Título: Justiça decide embate religioso
Autor: Recondo, Felipe; Mayrink, José Maria
Fonte: O Estado de São Paulo, 04/03/2008, Vida &, p. A15

Ações tratam de transplante a aborto de anencéfalos

Não é novidade para a Justiça julgamentos que colocam em lados opostos a ciência e a religião. Um dos mais conhecidos embates - que ainda gera decisões conflitantes - envolve as Testemunhas de Jeová, que se recusam a fazer transfusões de sangue, mesmo que o procedimento seja essencial para a manutenção da vida.

Os médicos que insistiam em fazer as transfusões à revelia dos pacientes eram processados posteriormente na Justiça. Decisões mais recentes, porém, estão livrando os médicos de condenação.

No ano passado, por exemplo, uma juíza decidiu, ao analisar um caso específico, que o direito à vida prevalece sobre a liberdade de consciência e de crença religiosa. Em outro julgamento, de 2004, pai e filha foram presos no Rio por impedirem a transfusão para salvar a vida de uma mulher de 78 anos, Testemunha de Jeová.

Outro conflito envolveu um fiel da Igreja Adventista do Sétimo Dia, religião que veda o trabalho aos sábados. Um policial militar de Goiânia (GO) chegou a ser preso no final do ano passado por se recusar a trabalhar aos sábados.

Nesse caso, a Justiça entende que, mesmo sendo seguidor dessa religião, o adventista deve cumprir seus deveres. Não poderia, por exemplo, se recusar a votar em uma eleição, caso fosse marcada para um sábado.
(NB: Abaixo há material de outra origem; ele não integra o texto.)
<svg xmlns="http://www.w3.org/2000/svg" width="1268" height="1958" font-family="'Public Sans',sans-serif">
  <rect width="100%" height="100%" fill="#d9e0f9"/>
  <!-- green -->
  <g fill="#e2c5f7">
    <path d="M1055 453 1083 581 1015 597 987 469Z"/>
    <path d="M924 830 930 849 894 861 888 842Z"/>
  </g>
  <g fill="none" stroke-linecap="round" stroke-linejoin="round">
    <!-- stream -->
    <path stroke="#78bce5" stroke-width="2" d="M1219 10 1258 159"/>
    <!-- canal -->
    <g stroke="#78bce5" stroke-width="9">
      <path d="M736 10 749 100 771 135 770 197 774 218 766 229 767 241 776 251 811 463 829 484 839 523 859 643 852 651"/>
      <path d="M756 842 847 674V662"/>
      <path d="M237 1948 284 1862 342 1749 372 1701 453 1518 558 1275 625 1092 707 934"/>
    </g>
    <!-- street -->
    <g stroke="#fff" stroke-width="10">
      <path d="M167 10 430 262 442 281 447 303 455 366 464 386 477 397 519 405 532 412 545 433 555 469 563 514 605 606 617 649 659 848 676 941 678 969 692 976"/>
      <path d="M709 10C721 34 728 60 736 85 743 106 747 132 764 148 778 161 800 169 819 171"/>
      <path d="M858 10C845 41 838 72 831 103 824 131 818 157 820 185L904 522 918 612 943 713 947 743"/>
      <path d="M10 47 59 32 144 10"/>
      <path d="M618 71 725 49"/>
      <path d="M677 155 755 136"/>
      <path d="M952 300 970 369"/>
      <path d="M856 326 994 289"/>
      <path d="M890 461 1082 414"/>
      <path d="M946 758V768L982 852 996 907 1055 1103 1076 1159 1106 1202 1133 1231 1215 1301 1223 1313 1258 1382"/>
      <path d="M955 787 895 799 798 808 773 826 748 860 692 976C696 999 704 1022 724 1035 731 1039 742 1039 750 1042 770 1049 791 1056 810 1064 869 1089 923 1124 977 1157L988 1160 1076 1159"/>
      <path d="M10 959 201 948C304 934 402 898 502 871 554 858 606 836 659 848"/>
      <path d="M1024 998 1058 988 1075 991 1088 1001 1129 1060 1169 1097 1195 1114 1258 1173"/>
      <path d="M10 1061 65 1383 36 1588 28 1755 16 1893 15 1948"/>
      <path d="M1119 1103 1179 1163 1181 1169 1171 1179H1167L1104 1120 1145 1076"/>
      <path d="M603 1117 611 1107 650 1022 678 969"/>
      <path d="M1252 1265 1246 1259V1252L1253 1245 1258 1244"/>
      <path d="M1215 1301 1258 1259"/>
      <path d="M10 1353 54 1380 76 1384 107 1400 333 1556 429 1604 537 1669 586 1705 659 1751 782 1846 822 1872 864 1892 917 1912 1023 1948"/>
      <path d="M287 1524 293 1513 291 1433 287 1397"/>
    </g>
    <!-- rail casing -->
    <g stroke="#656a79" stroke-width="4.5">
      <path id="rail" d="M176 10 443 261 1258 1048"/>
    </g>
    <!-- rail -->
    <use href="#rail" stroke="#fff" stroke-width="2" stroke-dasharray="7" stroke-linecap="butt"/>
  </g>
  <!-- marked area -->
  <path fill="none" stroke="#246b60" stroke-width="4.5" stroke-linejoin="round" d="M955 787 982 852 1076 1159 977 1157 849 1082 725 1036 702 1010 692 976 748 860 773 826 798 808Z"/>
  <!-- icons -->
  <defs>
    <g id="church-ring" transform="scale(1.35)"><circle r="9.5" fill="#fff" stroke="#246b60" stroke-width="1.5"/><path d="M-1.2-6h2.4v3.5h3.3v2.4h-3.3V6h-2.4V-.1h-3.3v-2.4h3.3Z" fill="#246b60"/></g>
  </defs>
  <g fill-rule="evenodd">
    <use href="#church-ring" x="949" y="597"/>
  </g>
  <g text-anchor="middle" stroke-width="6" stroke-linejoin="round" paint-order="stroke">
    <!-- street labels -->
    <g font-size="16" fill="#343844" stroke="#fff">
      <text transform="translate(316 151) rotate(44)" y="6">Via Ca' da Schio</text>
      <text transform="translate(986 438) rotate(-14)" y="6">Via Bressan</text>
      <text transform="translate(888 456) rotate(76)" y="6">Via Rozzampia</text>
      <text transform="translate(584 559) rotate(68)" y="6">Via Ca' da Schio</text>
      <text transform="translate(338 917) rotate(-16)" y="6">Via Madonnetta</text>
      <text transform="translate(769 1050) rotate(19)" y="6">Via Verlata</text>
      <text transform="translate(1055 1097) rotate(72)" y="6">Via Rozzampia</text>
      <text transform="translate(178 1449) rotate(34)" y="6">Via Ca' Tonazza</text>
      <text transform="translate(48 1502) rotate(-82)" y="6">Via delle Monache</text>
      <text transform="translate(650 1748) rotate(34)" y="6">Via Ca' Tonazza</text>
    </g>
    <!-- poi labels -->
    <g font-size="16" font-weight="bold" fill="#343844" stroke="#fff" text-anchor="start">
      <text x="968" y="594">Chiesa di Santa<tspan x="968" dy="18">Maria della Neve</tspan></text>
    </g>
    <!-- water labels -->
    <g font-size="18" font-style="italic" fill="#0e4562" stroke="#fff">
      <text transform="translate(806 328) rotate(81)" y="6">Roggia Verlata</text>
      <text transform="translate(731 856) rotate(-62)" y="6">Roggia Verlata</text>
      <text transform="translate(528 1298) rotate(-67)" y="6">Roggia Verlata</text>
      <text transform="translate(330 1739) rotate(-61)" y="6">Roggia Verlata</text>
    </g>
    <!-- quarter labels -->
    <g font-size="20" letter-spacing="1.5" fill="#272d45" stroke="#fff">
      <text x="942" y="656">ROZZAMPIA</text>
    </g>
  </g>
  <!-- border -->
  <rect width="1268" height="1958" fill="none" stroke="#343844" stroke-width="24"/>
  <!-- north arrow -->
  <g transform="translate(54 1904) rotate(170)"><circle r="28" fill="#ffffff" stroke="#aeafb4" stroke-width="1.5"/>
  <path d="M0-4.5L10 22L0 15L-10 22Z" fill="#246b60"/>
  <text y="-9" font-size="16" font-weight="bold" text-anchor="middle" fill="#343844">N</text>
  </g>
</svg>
Advogados que acompanham a discussão sobre a constitucionalidade das pesquisas com células-tronco embrionárias avaliam que essa jurisprudência em relação a outras religiões poderia ser revista, caso prevaleça a tese da Igreja Católica de que as pesquisas devem ser proibidas.

ANENCEFALIA

Outro assunto que está na pauta do Supremo Tribunal Federal (STF) desde 2004 e envolve interesses da Igreja Católica é o aborto de fetos anencéfalos (sem cérebro). Uma ação tenta permitir que, em caso de anencefalia, a interrupção da gravidez seja liberada sem a necessidade de prévia autorização judicial. O relator da ação, ministro Marco Aurélio Mello, afirmou que espera o resultado do julgamento sobre células-tronco embrionárias para colocar na pauta essa ação, que tramita desde 2004.

Atualmente, gestantes que detectam o problema têm de pedir autorização ao Judiciário para antecipar os partos, o que tem sido concedido em alguns casos - até mesmo pelo Superior Tribunal de Justiça (STJ).